The central bank fixed the daily reference rate for dong trading at 16,987 a dollar yesterday, according to its Web site, after lowering it by 3 percent yesterday to 16,989.

The currency traded at 17,450 a dollar at money changers yesterday, or the so-called black market, Bao Tin Thanh Van Jewellery Co said.

Policy makers are relying on a weaker currency to help boost shipments of the nation’s garments and coffee. Export growth slowed in the past three months as shrinking global economies slashed demand. Vietnam’s currency policy contrasts with China, which has stalled gains in the yuan, while refraining from weakening it.

China won’t seek a sharp decline in the yuan to aid shipments, an official at the National Bureau of Statistics in Beijing wrote in a report published yesterday.
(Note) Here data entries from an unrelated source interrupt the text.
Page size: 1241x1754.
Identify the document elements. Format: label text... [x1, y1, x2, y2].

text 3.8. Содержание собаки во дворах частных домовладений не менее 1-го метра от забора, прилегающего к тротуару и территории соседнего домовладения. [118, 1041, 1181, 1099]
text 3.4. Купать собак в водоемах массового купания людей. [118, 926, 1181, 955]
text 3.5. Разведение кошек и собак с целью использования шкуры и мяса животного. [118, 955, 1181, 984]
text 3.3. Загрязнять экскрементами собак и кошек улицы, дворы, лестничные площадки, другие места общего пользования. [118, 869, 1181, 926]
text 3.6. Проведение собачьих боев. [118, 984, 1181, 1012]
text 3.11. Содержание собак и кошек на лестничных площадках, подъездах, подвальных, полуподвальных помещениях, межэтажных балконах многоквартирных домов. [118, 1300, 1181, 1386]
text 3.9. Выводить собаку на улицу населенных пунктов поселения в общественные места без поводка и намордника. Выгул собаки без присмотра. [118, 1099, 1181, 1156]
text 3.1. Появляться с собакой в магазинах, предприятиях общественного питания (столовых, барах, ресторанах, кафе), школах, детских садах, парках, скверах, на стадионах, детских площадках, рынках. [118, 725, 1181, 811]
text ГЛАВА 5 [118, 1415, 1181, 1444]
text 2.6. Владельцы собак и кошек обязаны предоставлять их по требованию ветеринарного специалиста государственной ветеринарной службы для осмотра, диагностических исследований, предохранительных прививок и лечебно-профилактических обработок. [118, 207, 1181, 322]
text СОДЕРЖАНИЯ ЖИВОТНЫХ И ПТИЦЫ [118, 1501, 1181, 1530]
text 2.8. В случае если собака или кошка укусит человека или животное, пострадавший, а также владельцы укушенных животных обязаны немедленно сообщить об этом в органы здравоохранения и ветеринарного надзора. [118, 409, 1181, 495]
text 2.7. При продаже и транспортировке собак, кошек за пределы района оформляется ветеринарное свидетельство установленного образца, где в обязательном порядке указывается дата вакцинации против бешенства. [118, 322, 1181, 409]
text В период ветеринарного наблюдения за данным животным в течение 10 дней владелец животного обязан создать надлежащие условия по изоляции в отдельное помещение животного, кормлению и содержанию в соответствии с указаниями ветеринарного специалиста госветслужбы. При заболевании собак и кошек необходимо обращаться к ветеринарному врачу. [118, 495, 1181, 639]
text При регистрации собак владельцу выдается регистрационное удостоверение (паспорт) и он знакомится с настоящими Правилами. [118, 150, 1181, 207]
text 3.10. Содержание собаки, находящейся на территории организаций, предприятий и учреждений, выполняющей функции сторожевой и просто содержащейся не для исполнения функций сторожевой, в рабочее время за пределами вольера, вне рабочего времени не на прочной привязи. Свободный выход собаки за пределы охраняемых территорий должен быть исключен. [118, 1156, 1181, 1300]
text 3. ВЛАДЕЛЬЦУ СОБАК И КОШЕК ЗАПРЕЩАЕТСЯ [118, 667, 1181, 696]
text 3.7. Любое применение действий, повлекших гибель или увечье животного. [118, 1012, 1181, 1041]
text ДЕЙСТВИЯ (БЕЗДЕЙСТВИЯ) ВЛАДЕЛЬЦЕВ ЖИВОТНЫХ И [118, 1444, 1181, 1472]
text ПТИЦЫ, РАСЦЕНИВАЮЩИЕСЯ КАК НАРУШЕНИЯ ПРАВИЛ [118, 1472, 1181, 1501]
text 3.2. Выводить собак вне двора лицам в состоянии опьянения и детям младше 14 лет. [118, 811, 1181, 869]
Vietnam’s trade-account shortfall widened to US$17 billion this year, from US$14.1 billion last year, preliminary figures provided by the government yesterday showed. The economy expanded 6.2 percent, compared with a record 8.5 percent last year, the government said.

“The government is quite clear that it devalued the dong to spur exports and maintain relative stability of the currency,” Manh said. “So, it is very unlikely that it will do it again next year.”

Government bonds fell on Thursday for the first time in five days. The yield on the five-year note increased two basis points to 9.59 percent, according to a fixing price from nine banks compiled by Bloomberg. A basis point is 0.01 percentage point.


Meanwhile, Hanoi signed a free trade deal with Japan on Thursday that will exempt nearly all taxes levied on each other’s goods over the next decade, the government said yesterday.

Under the pact Japan would exempt 95 percent of import taxes on Vietnamese goods and Vietnam would also lift 88 percent of its duties on Japanese goods, the government said in a statement.

The two countries started negotiations on the pact in January last year when Vietnam joined the WTO. Officials from both sides now will seek ratification by their respective parliaments to bring the pact to life early next year, the statement said.

It said trade between Vietnam and Japan is forecast to rise to more than US$16 billion this year, beating an initial target of US$15 billion set for 2010.